The African Poetry Book Fund, in partnership Prairie Schooner, UNL’s literary journal, has named three finalists for the inaugural Glenna Luschei Prize for African Poetry.

They are “Irki” by Kadija Sesay (Peepal Tree Press, 2013), “Left Over” by Kobus Moolman (Dye Hard Press, 2013), and “through the window of a sandcastle” by Amu Nnadi (Origami Books/Parresia Publishers Ltd).

The author of the prize-winning book will be announced Dec. 1 and will receive $5,000.

This pan-African poetry prize, funded by literary philanthropist and poet Glenna Luschei is the only one of its kind in the world. Established to promote African poetry written in English or in translation, it recognizes a significant book published each year by an African poet. Each year, an internationally renowned poet judges the prize. This year’s judge was Nigerian poet and novelist Chris Abani.

This year’s finalists come from different presses and represent different African countries.

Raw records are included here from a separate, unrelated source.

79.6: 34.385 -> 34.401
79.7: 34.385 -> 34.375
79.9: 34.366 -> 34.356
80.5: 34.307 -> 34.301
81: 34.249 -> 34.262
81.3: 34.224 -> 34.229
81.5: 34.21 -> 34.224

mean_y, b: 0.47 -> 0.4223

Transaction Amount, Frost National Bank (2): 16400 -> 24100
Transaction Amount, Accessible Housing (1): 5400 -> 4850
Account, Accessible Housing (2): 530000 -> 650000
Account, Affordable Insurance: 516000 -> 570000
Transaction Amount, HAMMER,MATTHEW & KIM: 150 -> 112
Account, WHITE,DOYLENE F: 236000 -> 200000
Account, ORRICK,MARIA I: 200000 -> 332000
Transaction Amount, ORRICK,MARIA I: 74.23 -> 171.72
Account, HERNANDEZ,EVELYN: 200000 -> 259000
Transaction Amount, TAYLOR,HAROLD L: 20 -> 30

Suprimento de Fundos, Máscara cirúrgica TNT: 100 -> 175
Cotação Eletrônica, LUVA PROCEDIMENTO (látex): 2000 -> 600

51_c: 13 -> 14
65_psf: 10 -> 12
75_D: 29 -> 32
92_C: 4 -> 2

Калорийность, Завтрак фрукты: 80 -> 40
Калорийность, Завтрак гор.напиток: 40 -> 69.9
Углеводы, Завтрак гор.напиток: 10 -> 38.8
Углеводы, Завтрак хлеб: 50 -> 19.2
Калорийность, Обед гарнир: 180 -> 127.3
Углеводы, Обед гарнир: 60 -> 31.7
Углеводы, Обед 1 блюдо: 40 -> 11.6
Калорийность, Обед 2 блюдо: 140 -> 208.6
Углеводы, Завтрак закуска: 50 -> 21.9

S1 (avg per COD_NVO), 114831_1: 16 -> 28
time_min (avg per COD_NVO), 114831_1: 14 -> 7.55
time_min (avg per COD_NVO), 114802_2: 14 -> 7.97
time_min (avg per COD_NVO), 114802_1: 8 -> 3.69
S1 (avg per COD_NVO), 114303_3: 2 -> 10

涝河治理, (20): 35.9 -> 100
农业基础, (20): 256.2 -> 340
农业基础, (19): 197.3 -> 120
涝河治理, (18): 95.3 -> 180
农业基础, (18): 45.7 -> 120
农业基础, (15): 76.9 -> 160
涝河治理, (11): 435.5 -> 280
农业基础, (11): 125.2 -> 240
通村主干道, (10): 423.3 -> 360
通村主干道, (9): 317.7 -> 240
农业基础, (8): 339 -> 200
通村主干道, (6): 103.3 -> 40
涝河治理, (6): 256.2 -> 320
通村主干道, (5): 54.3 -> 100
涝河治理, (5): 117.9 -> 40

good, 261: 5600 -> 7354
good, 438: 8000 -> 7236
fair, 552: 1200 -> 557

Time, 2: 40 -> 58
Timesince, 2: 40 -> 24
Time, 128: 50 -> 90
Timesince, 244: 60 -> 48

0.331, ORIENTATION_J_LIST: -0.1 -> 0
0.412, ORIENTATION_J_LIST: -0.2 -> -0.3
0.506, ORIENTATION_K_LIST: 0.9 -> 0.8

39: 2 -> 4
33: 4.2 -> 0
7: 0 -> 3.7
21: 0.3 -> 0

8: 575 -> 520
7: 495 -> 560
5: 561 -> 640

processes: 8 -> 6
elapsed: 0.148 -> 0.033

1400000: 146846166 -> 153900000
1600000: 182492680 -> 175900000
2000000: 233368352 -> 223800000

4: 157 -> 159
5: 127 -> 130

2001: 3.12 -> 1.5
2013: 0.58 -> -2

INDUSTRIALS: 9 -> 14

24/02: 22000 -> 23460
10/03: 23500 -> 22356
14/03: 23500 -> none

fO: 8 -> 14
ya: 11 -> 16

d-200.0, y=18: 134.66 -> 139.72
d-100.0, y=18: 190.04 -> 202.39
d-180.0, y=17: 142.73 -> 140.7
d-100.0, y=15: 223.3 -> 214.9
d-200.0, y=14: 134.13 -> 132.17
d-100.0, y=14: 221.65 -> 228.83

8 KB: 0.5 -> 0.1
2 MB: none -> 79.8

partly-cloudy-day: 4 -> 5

Peepal Tree Press is an independent publisher located in the United Kingdom committed to publishing Caribbean, Black British and South Asian titles. Dye Hard Press is a small publisher in Johannesburg, South Africa, that has published more than 20 titles since 1994. Origami Books is a division of Parresia Publishers, based in Lagos, Nigeria.

Sesay is a literary activist of Sierra Leonean descent who has edited several important anthologies, including “Write Black, Write British” (2005). She is also series editor and co-director of Inscribe, an imprint and writer development program housed by Peepal Tree Press; and fiction editor for Amalion Publishing in Senegal. Recipient of an El Gouna Writers Residency (2011), her numerous awards include a Kennedy Fellow in Performance Arts Management (2001-02) and the STARS of Sierra Leone Award for women of outstanding achievement (2006).

Moolman is a South African poet working as an academic in English studies at the University of KwaZulu-Natal in Durban, South Africa. In addition to “Left Over,” he has published five individual collections of poetry and two collections of plays, as well as editing the journal Fidelities from 1995 until 2007 and the anthology “Tilling the Hard Soil” (UKZN Press, 2010). Moolman has received several awards, including the Ingrid Jonker Prize, the South African Literary Award for poetry and the BBC African Theatre Award.

Nnadi is a Nigerian poet and the author of two collections of poems in addition to “through the window of a sandcastle.” The first, “the fire within,” won the 2002 ANA Gabriel Okara Prize for Poetry. A later collection, “pilgrim’s passage,” was shortlisted for the 2005 Nigeria Prize for Literature and “through the window of a sandcastle” won the 2013 ANA Poetry Prize and was runner-up for the 2013 Nigeria Prize for Literature.